Abyss, c’est presque trois films réunis sous la coupe d’une seule séance. La narration se découpe en trois temps. D’abord c’est une aventure sous-marine, le scénario s’axe tour à tour davantage sur l’action d’un film catastrophe avant de tourner carrément métaphysique et son lot de réflexions sur l’humanité. Mais ce qui constitue le tempérament unique du film, c’est sans doute l’émerveillement des scènes de rencontre avec l’au-delà qu’il procure. Vecteur de murissement psychologique des personnages, les aliens sous-marins font réaliser aux hommes le caractère dérisoire de leurs querelles.

Abyss est une œuvre personnelle, en ce sens que Cameron est un réalisateur humaniste. Le cinéaste se sert indissociablement de la forme pour pourvoir une ode de paix universelle. L’amour qui unit Bud à Lindsey porte le symbolisme du film qui densifie son propos à mesure que le vaisseau s’enfonce dans les profondeurs. Des déboires d’un couple d’amants passionnés, jusqu’à la révélation du héros. Pas une minute sans que leurs retrouvailles ne virent au déchirement. La romance tumultueuse préfigure à certains égards celle de Titanic. Cameron voue un culte aux fonds marins, son leitmotiv de la grande bleue explicite moult choix artistiques, exploits techniques à suivre. Sur la forme, les coques de vaisseaux émergeants, réalisent une véritable prouesse mécanique en studio.

Le pendant aquatique de 2001, l’Odyssée de l’espace use d’audaces techniques.

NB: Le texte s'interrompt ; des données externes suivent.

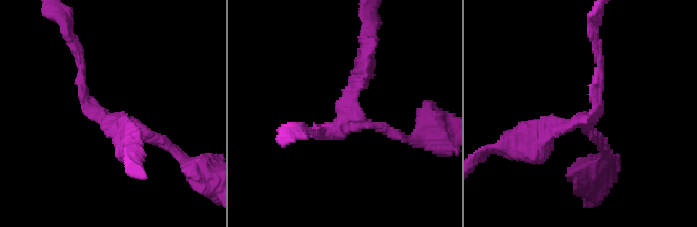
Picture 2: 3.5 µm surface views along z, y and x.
Look: em xy step 5 (plain) at (116, 119) of picture 2. 3 arms meet here; the arms are 150, 150, 300 nm wide.

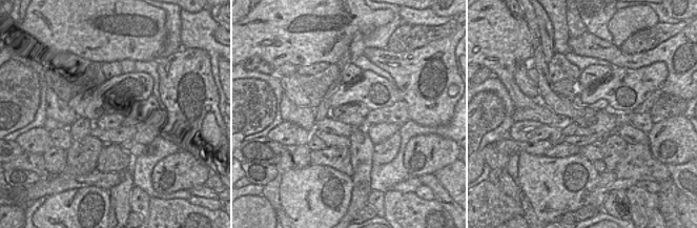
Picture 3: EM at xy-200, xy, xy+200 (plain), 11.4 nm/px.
Look: em xy step 5 (tint) at the same point.

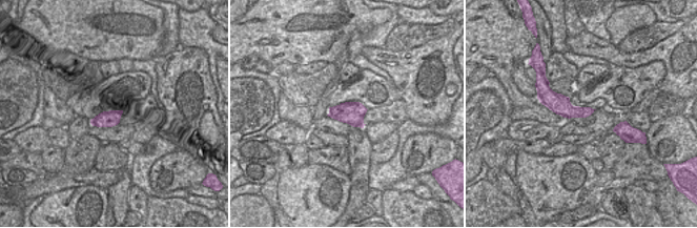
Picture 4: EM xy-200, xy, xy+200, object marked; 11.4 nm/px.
Cut at (120, 140) of picture 2. The part that leaves runs along (115, 120), (115, 130), (134, 149) in picture 2; two cells meet here.

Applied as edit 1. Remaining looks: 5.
Look: overview.

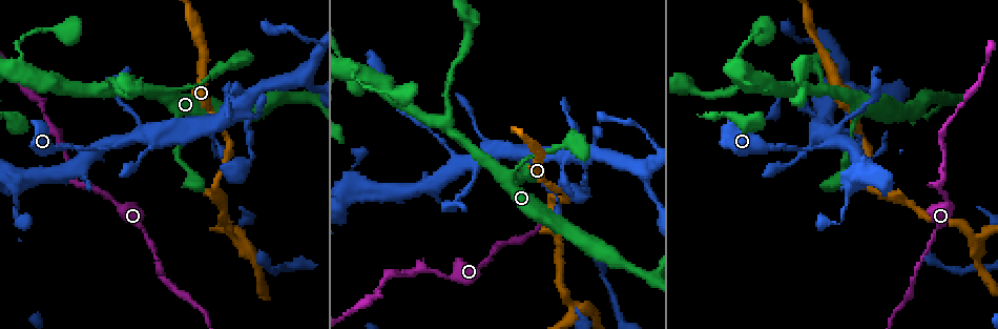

Le tunnel de vision psyché rappelle celui de Kubrick duquel il s’inspire pour offrir un versant aquatique à l’épopée spatiale. C’est à Alien aussi, qu’il doit l’ambivalence du lieu. Le vaisseau est tour à tour hospitalier et effrayant, adjuvant et obstacle. Abyss est un film qui doit à l’espace et se sert de l’espace oppressant pour mieux resserrer son huis-clos, à la manière d’Alien, il se déroule dans les couloirs sinueux d’un vaisseau fortement équipé. Comme le scaphandre, une cage de survie qui peut vite tourner asphyxiante et claustrophobe.